## [Page excerpt]
--- BEGIN ---
In this Leetcode Reverse Nodes in k-Group problem solution, we have given a linked list, reverse the nodes of a linked list k at a time and return its modified list.

k is a positive integer and is less than or equal to the length of the linked list. If the number of nodes is not a multiple of k then left-out nodes, in the end, should remain as it is. You may not alter the values in the list's nodes, only nodes themselves may be changed.

Leetcode Reverse Nodes in k-Group problem solution


Problem solution in Python.

class Solution:
    def reverseKGroup(self, head: ListNode, k: int) -> ListNode:
        dummy_head=M_head=ListNode()
        dummy_head.next=head
       # Calculate Length
        l=0
        t=head
        
        while t:
            l+=1
            t=t.next
            
        # Get multiple length of k
        l//=k
        
        while head and l:
            
            for _ in range(1,k):
                
                temp=head.next
                head.next=temp.next
                temp.next=M_head.next
                M_head.next=temp
                
            if head:
                M_head,head=head,head.next
            l-=1
        return dummy_head.next



Problem solution in Java.

public ListNode reverseKGroup(ListNode head, int k) {
        if(head == null) return head;
        ListNode tail = head;
        int movements = k;
        while(tail != null && movements > 1){
            tail = tail.next;
            movements--;
        }
        if(tail == null) return head;
        
        ListNode next = tail.next;
        tail.next = null;
        ListNode newHead = reverse(head);
        head.next = reverseKGroup(next, k);
        return newHead;
    }
    public ListNode reverse(ListNode head){
        if(head == null || head.next == null) return head;
        ListNode prev = null;
        ListNode cur = head;
        while(cur != null){
            ListNode nextTemp = cur.next;
            cur.next = prev;
            prev = cur;
            cur = nextTemp;
        }
        return prev;
    }


Problem solution in C++.
--- END ---
## [Tasks]
a: In the Python solution on the Reverse Nodes in k-Group page, what do the comments say the first while loop and the line l//=k are for? Answer in one to three sentences.
b: Write out the stretch of the Reverse Nodes in k-Group page from "k is a positive" through "solution in Python.".
The listing that comes next has no connection to the Reverse Nodes in k-Group page.

## [Entries shown]
--- BEGIN ---
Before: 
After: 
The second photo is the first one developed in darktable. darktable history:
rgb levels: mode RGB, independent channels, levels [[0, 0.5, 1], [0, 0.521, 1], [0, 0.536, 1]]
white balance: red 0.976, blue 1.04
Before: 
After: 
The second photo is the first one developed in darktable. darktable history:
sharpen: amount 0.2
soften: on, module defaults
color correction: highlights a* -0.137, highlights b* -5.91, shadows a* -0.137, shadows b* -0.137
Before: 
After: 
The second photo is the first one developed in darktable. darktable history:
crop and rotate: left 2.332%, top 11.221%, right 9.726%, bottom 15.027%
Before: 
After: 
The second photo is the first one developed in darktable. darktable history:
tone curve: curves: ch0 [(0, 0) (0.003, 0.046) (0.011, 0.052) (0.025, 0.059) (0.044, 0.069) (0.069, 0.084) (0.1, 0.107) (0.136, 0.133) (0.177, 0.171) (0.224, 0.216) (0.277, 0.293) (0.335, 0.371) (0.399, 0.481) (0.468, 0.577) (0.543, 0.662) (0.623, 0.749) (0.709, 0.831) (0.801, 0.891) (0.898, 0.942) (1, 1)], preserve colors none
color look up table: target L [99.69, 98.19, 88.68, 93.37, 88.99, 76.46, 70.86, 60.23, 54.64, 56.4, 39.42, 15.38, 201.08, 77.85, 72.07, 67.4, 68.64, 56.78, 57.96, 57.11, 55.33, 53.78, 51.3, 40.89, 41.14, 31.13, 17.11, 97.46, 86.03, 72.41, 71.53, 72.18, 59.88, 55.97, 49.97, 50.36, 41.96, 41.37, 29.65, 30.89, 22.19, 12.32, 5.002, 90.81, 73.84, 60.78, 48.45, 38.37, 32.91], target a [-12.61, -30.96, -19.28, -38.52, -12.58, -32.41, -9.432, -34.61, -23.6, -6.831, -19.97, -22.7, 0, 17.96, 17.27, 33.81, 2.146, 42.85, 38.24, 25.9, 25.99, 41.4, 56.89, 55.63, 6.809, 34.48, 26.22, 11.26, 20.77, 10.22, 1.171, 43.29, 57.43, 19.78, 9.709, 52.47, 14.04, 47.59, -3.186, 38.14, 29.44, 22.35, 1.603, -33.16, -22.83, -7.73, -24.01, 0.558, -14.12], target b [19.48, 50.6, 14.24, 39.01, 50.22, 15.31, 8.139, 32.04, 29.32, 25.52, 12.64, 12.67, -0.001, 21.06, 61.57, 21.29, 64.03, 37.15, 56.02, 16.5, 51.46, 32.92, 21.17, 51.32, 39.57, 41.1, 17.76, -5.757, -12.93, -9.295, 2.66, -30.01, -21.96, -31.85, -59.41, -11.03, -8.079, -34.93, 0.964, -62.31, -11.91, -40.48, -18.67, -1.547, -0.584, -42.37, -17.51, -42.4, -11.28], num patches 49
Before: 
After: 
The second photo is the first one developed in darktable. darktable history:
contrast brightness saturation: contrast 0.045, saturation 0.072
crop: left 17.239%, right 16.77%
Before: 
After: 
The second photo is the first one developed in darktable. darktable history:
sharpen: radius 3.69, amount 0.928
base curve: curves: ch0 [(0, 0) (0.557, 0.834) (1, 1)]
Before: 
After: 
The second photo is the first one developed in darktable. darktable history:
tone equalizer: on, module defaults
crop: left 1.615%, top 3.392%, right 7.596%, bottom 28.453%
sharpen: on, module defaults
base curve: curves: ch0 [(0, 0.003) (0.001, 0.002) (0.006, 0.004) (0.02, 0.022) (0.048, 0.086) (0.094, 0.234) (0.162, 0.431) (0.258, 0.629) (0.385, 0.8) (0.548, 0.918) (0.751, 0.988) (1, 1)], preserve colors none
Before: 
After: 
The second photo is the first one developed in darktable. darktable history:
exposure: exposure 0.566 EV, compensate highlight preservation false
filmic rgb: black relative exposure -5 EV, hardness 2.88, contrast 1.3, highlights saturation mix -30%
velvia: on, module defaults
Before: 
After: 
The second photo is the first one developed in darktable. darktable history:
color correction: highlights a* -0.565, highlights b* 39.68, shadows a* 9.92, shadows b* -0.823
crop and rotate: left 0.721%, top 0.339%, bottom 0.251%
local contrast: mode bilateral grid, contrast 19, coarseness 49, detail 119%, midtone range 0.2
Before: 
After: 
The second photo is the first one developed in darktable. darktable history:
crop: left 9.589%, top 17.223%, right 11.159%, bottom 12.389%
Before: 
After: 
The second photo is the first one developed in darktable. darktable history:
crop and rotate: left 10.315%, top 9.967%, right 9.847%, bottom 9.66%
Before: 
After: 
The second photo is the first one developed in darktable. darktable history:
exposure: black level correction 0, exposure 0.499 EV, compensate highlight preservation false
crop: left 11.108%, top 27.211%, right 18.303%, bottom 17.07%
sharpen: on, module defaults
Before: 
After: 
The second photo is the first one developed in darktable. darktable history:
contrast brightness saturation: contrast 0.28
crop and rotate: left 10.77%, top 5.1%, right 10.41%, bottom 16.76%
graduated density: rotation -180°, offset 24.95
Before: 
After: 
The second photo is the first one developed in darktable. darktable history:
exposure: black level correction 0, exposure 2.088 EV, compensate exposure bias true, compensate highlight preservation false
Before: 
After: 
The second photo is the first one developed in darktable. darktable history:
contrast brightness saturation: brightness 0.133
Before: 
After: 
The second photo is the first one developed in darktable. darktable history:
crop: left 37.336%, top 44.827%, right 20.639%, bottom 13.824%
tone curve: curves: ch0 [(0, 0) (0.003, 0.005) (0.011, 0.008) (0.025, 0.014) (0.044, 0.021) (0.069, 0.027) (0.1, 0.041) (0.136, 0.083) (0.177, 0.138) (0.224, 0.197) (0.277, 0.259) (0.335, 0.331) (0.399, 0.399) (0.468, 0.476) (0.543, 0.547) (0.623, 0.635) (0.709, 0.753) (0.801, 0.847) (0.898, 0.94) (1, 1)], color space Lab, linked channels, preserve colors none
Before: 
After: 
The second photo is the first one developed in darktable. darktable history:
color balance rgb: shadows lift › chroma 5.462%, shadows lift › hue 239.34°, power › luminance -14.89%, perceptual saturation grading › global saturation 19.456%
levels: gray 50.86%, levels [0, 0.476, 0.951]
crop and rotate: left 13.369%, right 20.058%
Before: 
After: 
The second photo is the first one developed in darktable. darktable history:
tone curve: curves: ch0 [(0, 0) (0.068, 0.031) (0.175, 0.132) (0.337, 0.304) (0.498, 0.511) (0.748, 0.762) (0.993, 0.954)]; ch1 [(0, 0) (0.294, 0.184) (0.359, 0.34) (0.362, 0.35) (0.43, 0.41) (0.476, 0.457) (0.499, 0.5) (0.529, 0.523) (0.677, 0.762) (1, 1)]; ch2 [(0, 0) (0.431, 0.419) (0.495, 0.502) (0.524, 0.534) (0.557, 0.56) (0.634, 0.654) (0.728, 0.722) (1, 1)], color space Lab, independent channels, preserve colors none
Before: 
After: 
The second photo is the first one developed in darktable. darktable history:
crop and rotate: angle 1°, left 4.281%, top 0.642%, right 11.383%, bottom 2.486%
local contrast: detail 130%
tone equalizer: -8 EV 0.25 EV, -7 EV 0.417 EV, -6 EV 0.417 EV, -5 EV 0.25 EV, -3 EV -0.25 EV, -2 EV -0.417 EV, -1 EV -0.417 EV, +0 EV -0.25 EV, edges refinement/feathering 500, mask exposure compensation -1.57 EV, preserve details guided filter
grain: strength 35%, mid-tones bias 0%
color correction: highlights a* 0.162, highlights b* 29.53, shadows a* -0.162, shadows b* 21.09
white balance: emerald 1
--- END ---
## [Outputs by task]
a: According to its comment, the first while loop calculates the length of the list by counting nodes into l. The line l//=k then gets the multiple length of k, so l holds the number of full groups of k nodes.

b:
k is a positive integer and is less than or equal to the length of the linked list. If the number of nodes is not a multiple of k then left-out nodes, in the end, should remain as it is. You may not alter the values in the list's nodes, only nodes themselves may be changed.

Leetcode Reverse Nodes in k-Group problem solution


Problem solution in Python.